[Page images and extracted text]
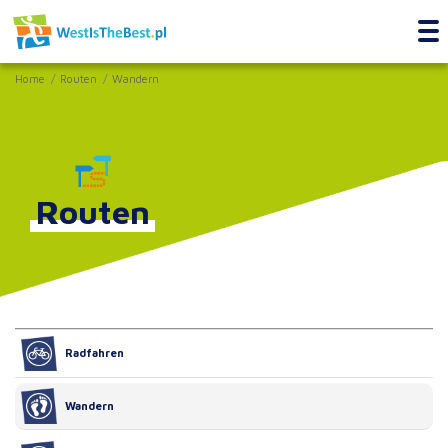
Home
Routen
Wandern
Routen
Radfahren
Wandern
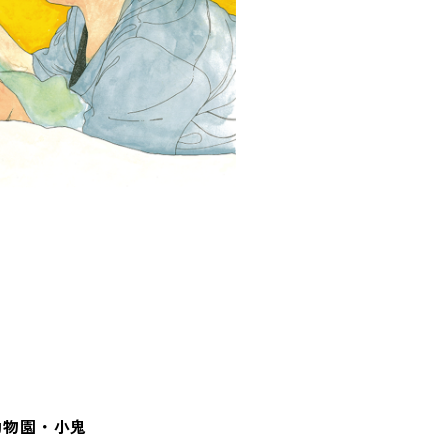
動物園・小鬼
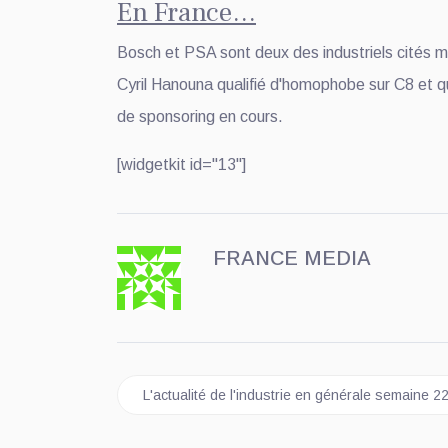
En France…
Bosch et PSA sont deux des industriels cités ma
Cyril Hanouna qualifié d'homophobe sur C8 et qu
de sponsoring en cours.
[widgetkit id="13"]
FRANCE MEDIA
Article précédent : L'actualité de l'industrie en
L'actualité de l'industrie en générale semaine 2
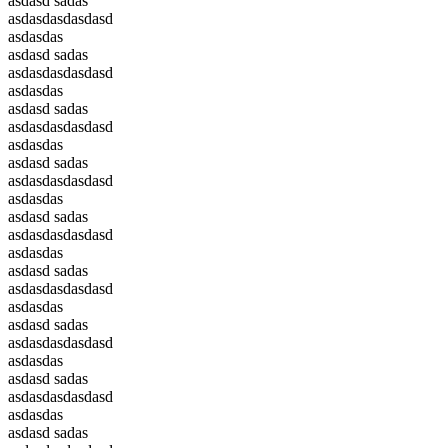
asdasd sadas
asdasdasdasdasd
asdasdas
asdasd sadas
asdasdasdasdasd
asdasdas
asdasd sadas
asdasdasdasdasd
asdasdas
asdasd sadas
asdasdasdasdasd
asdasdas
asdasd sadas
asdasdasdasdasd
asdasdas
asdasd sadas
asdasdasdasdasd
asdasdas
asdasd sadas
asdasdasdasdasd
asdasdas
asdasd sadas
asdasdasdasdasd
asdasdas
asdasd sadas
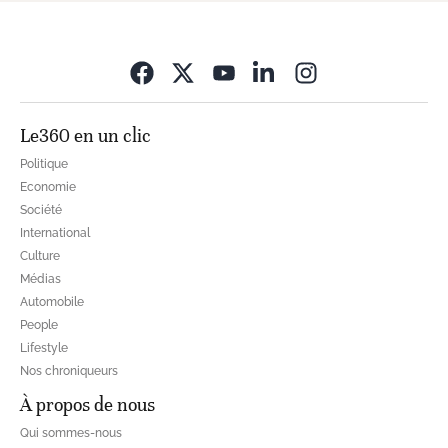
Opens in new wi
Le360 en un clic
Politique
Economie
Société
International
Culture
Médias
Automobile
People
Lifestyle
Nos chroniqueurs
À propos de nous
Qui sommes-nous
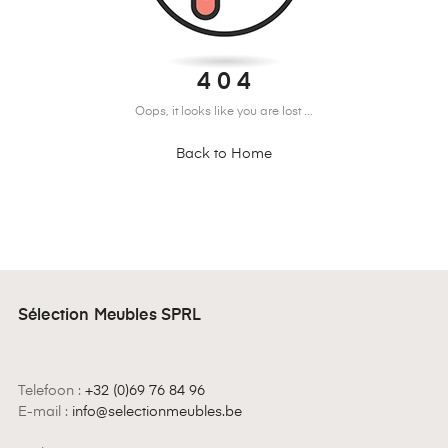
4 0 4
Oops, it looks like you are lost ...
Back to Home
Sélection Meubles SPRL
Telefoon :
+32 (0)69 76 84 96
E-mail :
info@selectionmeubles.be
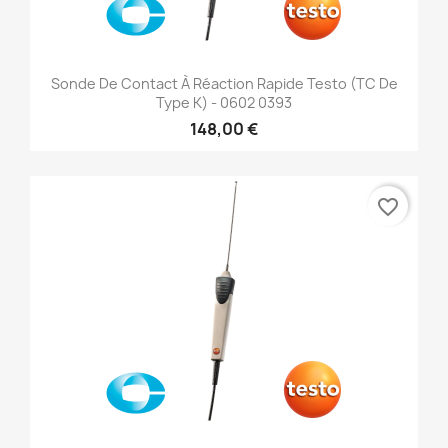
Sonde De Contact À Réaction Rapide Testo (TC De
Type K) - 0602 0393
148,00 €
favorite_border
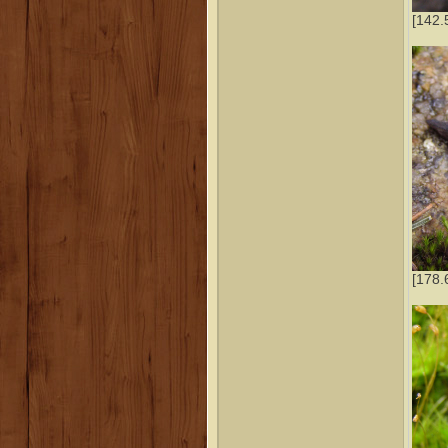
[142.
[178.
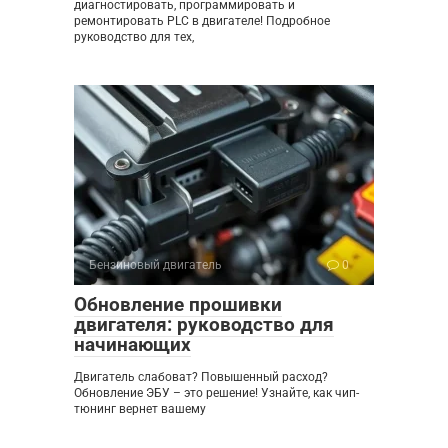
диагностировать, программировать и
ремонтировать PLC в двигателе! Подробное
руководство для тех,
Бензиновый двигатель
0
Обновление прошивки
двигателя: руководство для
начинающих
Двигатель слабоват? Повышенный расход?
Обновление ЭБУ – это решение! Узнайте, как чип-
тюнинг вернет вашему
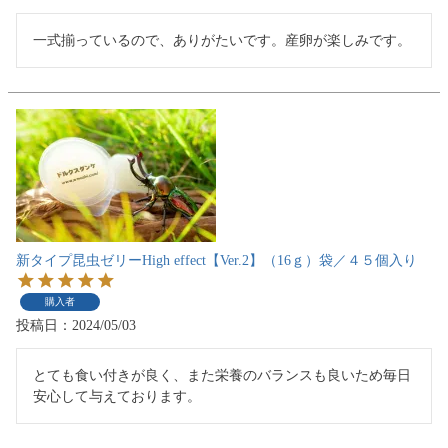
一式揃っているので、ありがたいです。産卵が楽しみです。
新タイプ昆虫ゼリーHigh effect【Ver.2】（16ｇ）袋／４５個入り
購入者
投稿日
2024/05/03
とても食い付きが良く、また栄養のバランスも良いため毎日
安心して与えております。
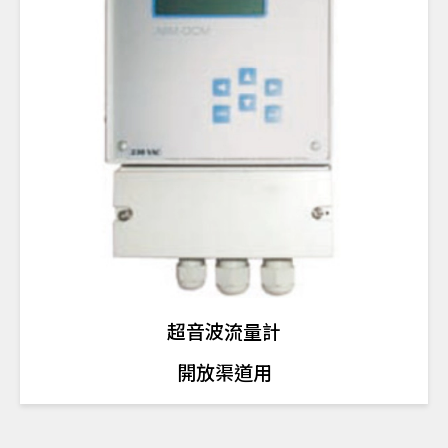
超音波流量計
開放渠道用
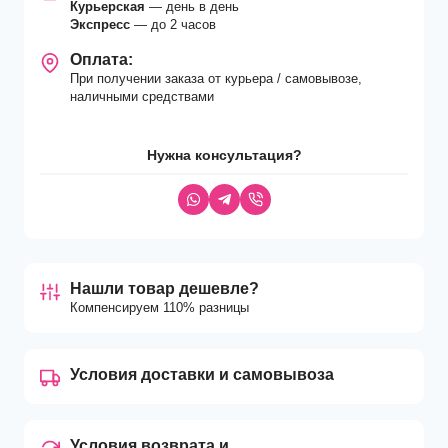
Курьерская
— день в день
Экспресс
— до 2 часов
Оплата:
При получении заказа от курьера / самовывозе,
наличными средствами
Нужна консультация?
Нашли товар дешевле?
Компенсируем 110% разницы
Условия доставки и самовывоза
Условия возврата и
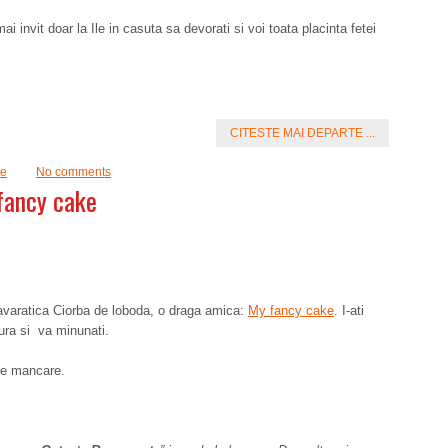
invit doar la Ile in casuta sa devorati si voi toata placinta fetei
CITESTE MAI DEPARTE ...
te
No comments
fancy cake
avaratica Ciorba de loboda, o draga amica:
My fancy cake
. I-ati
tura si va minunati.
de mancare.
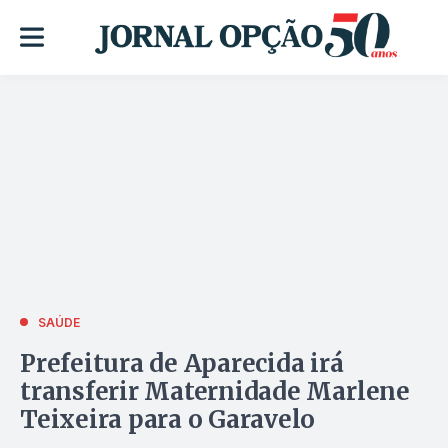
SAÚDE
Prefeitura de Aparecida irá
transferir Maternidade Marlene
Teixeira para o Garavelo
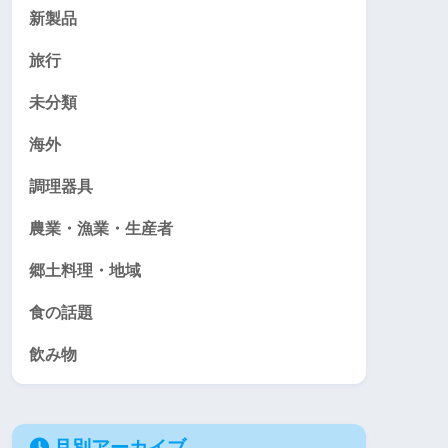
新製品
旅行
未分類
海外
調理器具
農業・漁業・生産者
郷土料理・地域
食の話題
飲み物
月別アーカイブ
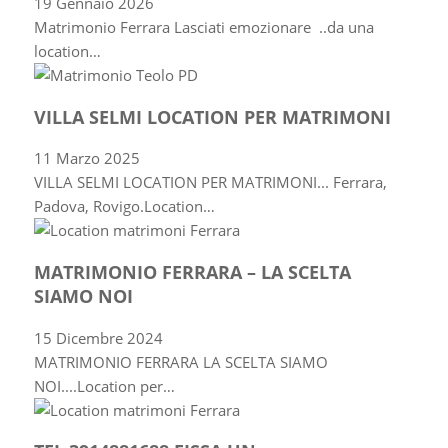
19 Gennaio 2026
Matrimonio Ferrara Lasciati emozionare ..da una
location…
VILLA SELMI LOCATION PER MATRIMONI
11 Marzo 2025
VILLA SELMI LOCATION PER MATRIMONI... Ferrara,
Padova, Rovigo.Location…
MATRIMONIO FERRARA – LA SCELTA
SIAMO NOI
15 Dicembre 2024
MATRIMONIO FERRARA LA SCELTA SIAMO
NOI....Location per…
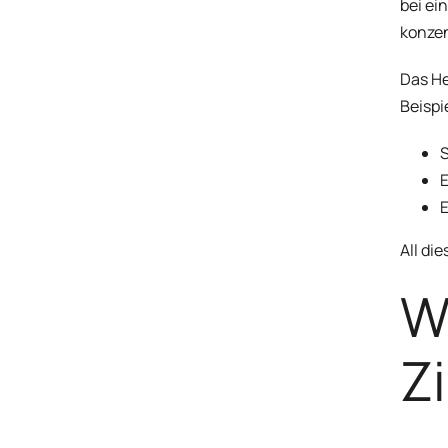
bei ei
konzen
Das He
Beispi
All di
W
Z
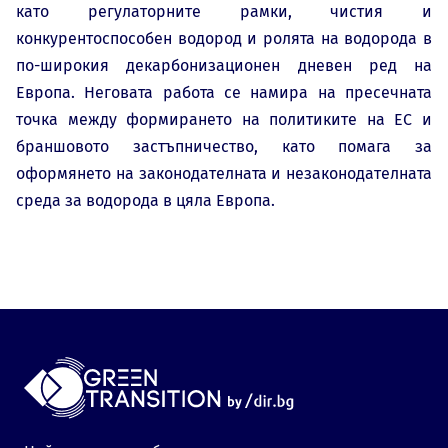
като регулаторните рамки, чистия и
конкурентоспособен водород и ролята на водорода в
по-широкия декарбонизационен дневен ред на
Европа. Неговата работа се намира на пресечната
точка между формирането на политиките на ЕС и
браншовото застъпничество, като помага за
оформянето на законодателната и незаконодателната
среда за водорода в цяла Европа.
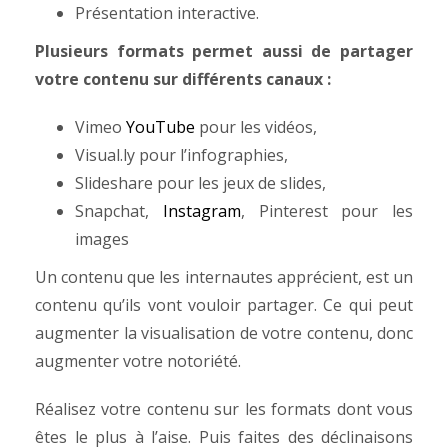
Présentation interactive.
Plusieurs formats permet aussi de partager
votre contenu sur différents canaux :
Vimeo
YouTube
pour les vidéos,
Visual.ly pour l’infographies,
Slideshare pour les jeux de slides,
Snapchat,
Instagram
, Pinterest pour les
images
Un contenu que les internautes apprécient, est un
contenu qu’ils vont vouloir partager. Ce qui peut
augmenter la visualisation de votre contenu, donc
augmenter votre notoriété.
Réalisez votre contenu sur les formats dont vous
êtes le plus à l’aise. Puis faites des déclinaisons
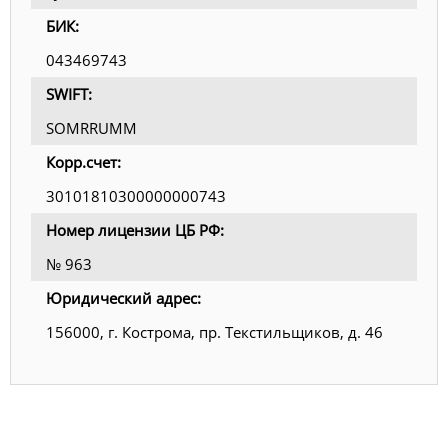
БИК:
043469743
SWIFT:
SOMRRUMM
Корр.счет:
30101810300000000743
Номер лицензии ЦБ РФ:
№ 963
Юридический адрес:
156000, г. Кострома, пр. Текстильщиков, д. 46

- [Required work] Please repeat the records above exactly, omitting any pictures they contain.

- [Output for this exercise]
Home
Routen
Wandern
Routen
Radfahren
Wandern
動物園・小鬼
En France…
Bosch et PSA sont deux des industriels cités ma
Cyril Hanouna qualifié d'homophobe sur C8 et qu
de sponsoring en cours.
[widgetkit id="13"]
FRANCE MEDIA
Article précédent : L'actualité de l'industrie en
L'actualité de l'industrie en générale semaine 2
asdasd sadas
asdasdasdasdasd
asdasdas
asdasd sadas
asdasdasdasdasd
asdasdas
asdasd sadas
asdasdasdasdasd
asdasdas
asdasd sadas
asdasdasdasdasd
asdasdas
asdasd sadas
asdasdasdasdasd
asdasdas
asdasd sadas
asdasdasdasdasd
asdasdas
asdasd sadas
asdasdasdasdasd
asdasdas
asdasd sadas
asdasdasdasdasd
asdasdas
asdasd sadas
Opens in new wi
Le360 en un clic
Politique
Economie
Société
International
Culture
Médias
Automobile
People
Lifestyle
Nos chroniqueurs
À propos de nous
Qui sommes-nous
4 0 4
Oops, it looks like you are lost ...
Back to Home
Sélection Meubles SPRL
Telefoon :
+32 (0)69 76 84 96
E-mail :
info@selectionmeubles.be
Sonde De Contact À Réaction Rapide Testo (TC De
Type K) - 0602 0393
148,00 €
favorite_border
[142.
[178.
диагностировать, программировать и
ремонтировать PLC в двигателе! Подробное
руководство для тех,
Бензиновый двигатель
0
Обновление прошивки
двигателя: руководство для
начинающих
Двигатель слабоват? Повышенный расход?
Обновление ЭБУ – это решение! Узнайте, как чип-
тюнинг вернет вашему
一式揃っているので、ありがたいです。産卵が楽しみです。
新タイプ昆虫ゼリーHigh effect【Ver.2】（16ｇ）袋／４５個入り
購入者
投稿日
2024/05/03
とても食い付きが良く、また栄養のバランスも良いため毎日
安心して与えております。
超音波流量計
開放渠道用
Курьерская
— день в день
Экспресс
— до 2 часов
Оплата:
При получении заказа от курьера / самовывозе,
наличными средствами
Нужна консультация?
Нашли товар дешевле?
Компенсируем 110% разницы
Условия доставки и самовывоза
Условия возврата и
invit doar la Ile in casuta sa devorati si voi toata placinta fetei
CITESTE MAI DEPARTE ...
te
No comments
fancy cake
avaratica Ciorba de loboda, o draga amica:
My fancy cake
. I-ati
tura si va minunati.
de mancare.
SAÚDE
Prefeitura de Aparecida irá
transferir Maternidade Marlene
Teixeira para o Garavelo
新製品
旅行
未分類
海外
調理器具
農業・漁業・生産者
郷土料理・地域
食の話題
飲み物
月別アーカイブ
19 Gennaio 2026
Matrimonio Ferrara Lasciati emozionare ..da una
location…
VILLA SELMI LOCATION PER MATRIMONI
11 Marzo 2025
VILLA SELMI LOCATION PER MATRIMONI... Ferrara,
Padova, Rovigo.Location…
MATRIMONIO FERRARA – LA SCELTA
SIAMO NOI
15 Dicembre 2024
MATRIMONIO FERRARA LA SCELTA SIAMO
NOI....Location per…
bei ei
konzen
Das He
Beispi
All di
W
Z
като регулаторните рамки, чистия и
конкурентоспособен водород и ролята на водорода в
по-широкия декарбонизационен дневен ред на
Европа. Неговата работа се намира на пресечната
точка между формирането на политиките на ЕС и
браншовото застъпничество, като помага за
оформянето на законодателната и незаконодателната
среда за водорода в цяла Европа.
Présentation interactive.
Plusieurs formats permet aussi de partager
votre contenu sur différents canaux :
Vimeo
YouTube
pour les vidéos,
Visual.ly pour l’infographies,
Slideshare pour les jeux de slides,
Snapchat,
Instagram
, Pinterest pour les
images
Un contenu que les internautes apprécient, est un
contenu qu’ils vont vouloir partager. Ce qui peut
augmenter la visualisation de votre contenu, donc
augmenter votre notoriété.
Réalisez votre contenu sur les formats dont vous
êtes le plus à l’aise. Puis faites des déclinaisons
БИК:
043469743
SWIFT:
SOMRRUMM
Корр.счет:
30101810300000000743
Номер лицензии ЦБ РФ:
№ 963
Юридический адрес:
156000, г. Кострома, пр. Текстильщиков, д. 46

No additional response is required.